B. Motion for Judgment of Acquittal
In considering a motion for judgment of acquittal, the Court must view the evidence in the light most favorable to the government, “allowing the government the benefit of all reasonable inferences that may be drawn from the evidence.” United States v. Musser, 873 F.2d 1513, 1519 (D.C.Cir.1989). If the evidence permits either a verdict of acquittal or a verdict of guilt, the decision is for the jury. United States v. Sutton, 801 F.2d 1346, 1358 (D.C.Cir.1986) (citing Curley v. United States, 160 F.2d 229, 237 (D.C.Cir.1947), cert. denied, 331 U.S. 837, 67 S.Ct. 1511, 91 L.Ed. 1850 (1947)). The motion may be granted only when there is no evidence upon which a reasonable mind might find guilt beyond a reasonable doubt. Hernandez, 780 F.2d at 120, citing United States v. Fench, 470 F.2d 1234, 1242 (D.C.Cir.1973),
This standard is more difficult for the defendant to meet than the standard for granting a new trial, since the evidence is construed in the light most favorable to the government. The defendant fails to meet the lesser standard required for a new trial, because, as previously discussed herein, the verdict was not against the weight of the evidence. Therefore, the defendant also fails to meet the standard for a judgment of acquittal, because there was sufficient evidence to support the verdict, even without viewing the evidence in the light most favorable to the government.
The Court commends counsel on both sides, Michael C. Wallace, Sr., Assistant Federal Public Defender, and Erik P. Christian, Assistant United States Attorney, for their fine presentation of the evidence in this case and for their good work in connection with the pending motion.
III. Conclusion
For all of the foregoing reasons, the Court shall deny the defendant’s Motion for Judgment of Acquittal, or, in the Alternative, for New Trial.
. The defense asserts that upon entry, the defendant and his mother were “coming towards the front door.”

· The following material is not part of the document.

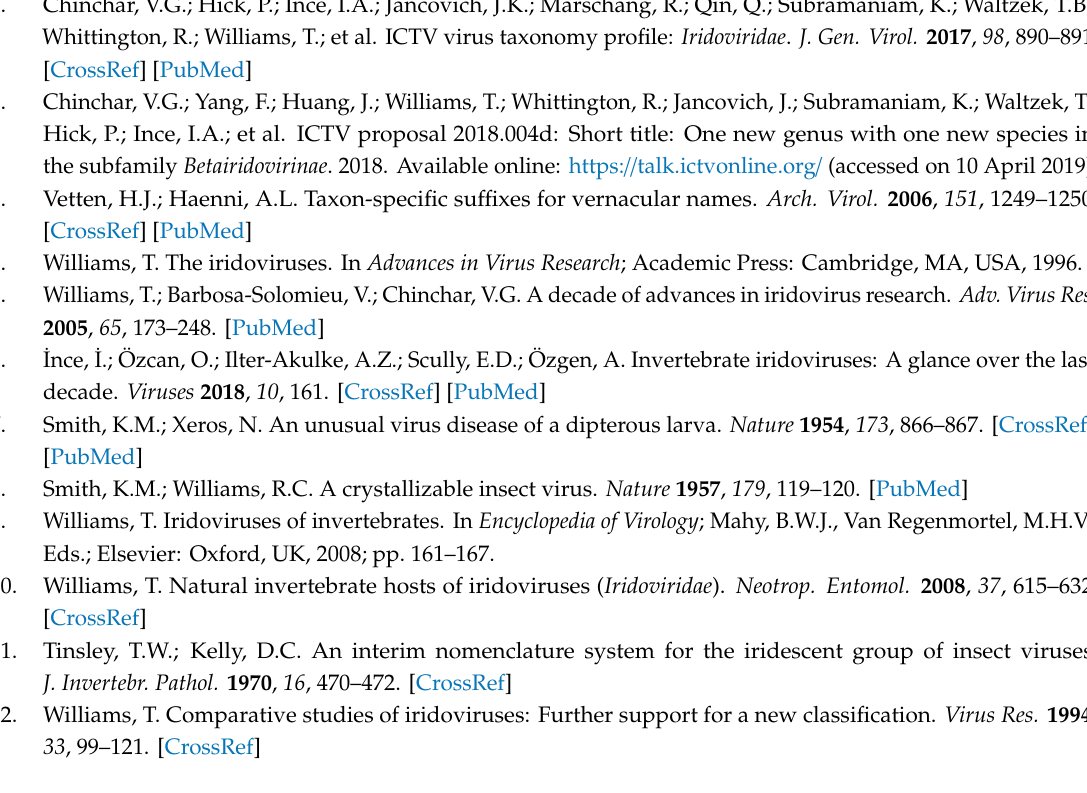
Figure S1: Phylogenetic tree based on the complete MCP gene data, Figure S2: SimPlot analysis of the sillucin gene homolog with its flanking regions; Figure S3: Phylogenetic tree reconstruction of Iridoviridae based on 25 core genes; Figure S4: Detailed results of the cricket bioassay; Figure S5: Detailed results of the bearded dragon infection study; Table S1: Animals of the bearded dragon infection study; Table S2: Primers used for PCRs and Sanger sequencing; Table S3: IIV detection in diagnostic samples, 2009-2018, Table S4: Sequence identity values (%) between Liz-CrIV and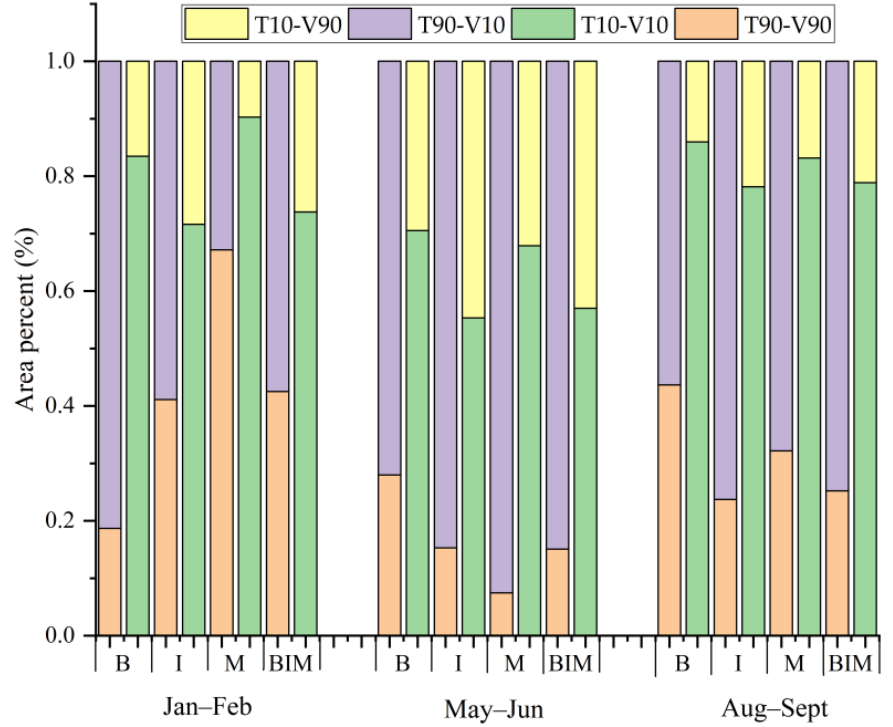
Figure 7. The area proportions of significant event coincidence rates (SCRs) between different combinations of extremes; lower (the 10th quantile) and higher (the 90th quantile) temperature (T 10 and T 90 ) and vegetation index (V 10 and V 90 ) in the three growing periods for Bangladesh (B), India (I), Myanmar (M) and the entire region (BIM). Table 5. Significant event coincidence rates (SCRs) between different combinations of extremes; lower (the 10th quantile) and higher (the 90th quantile) temperature (T10 and T90) and vegetation index (V10 and V90) in the three growing periods for Bangladesh (B), India (I), Myanmar (M) and the entire region (BIM).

. The Court is well aware of the Court of Appeals for the District of Columbia Circuit’s recent opinion by Judge Silberman in United States v. Bruce, 939 F.2d 1053 (D.C.Cir.1991), issued on August 2, 1991. In the Bruce case, a conviction under 18 U.S.C. § 924(c) for using and carrying a firearm during and in relation to a drug trafficking offense was reversed because the defendant was found to have “mere possession” of the gun rather than “use”. Bruce is inapposite here because this case concerns possession and not use. There is no charge that Mr. Thomas used the firearm in relation to drug trafficking; the issue is simply whether he possessed the firearm at all.
. Even if it was not the same gun, it could be evidence that the defendant kept that type of gun, another (albeit weaker) link between the defendant and the contents of the safe.
. In fact, the photographs suggest an additional link between the defendant and the contents of the safe. The defendant was photographed with two handguns. While one was of the same type as one found in the safe, another, according to ATFTF agents, was a semi-automatic pistol, a type of gun for which ammunition was found in the safe.
. The defendant argues that no evidence was introduced that the gun in the photograph was the seized gun, or that the photographs were real. However, the government offered the opinion of AFTFT agents regarding the types of guns pictured. The Court finds the evidence offered by the government persuasive.